The White House recently issued a report outlining potential incentives that may be available to companies that adopt the voluntary cybersecurity framework currently being developed by the National Institute of Standards and Technology (the “Framework”). Both the incentives program and the Framework are being developed pursuant to the February executive order aimed at improving the cybersecurity of America’s critical infrastructure (read our prior coverage of the executive order here). Although they have not yet been adopted, the incentives recommended by federal agencies provide insight into the benefits the federal government may offer in exchange for adopting the Framework.
According to the report, the Departments of Homeland Security, Commerce, and Treasury (the “Agencies”) recommended the following to incentivize the private sector to adopt the Framework:
- Grants – Adoption of the Framework may become one of the weighted criteria for federal critical infrastructure grants.
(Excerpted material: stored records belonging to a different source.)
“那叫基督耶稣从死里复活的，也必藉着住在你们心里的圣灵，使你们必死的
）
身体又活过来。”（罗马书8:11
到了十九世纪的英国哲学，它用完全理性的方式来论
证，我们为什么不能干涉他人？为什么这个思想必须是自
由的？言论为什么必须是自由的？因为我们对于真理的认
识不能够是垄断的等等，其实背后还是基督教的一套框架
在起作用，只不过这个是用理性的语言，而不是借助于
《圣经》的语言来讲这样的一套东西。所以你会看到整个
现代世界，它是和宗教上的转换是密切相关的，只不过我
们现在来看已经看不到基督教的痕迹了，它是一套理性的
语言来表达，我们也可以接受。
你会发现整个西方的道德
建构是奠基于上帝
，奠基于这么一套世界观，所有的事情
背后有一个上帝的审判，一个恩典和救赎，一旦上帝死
- Process Preference – Companies that adopt the Framework may receive preference in receiving government services, such as technical assistance provided to critical infrastructure companies.
- Liability Limitation – The Agencies suggested reduction of tort liability, limited liability, higher burdens of proof, or the creation of a federal legal privilege that preempts state disclosure requirements for those companies that adopt the Framework.
- Optional Public Recognition – Companies adopting the Framework may have the option of receiving public recognition for doing so.
- Rate Recovery for Price Regulated Industries – Utilities may be allowed to recover cybersecurity investments related to adoption of the Framework.
In addition to the incentives, the Agencies recommended inclusion of the insurance industry in development of the Framework to “build underwriting practices that promote the adoption of cyber risk-reducing measures and risk-based pricing.” They also recommended that the Framework and the voluntary adoption program “interact in an effective manner with existing regulatory schemes” and recommended that the government emphasize research and development of solutions to cybersecurity needs that are not currently addressed by commercial solutions.
The White House report stressed the preliminary nature of the Agencies’ recommended incentives. However, critical infrastructure companies should review them because they will likely impact the final incentives that will be offered to companies that adopt the Framework. The Framework is scheduled for completion in February 2014, at which point the White House will begin finalizing the incentive program.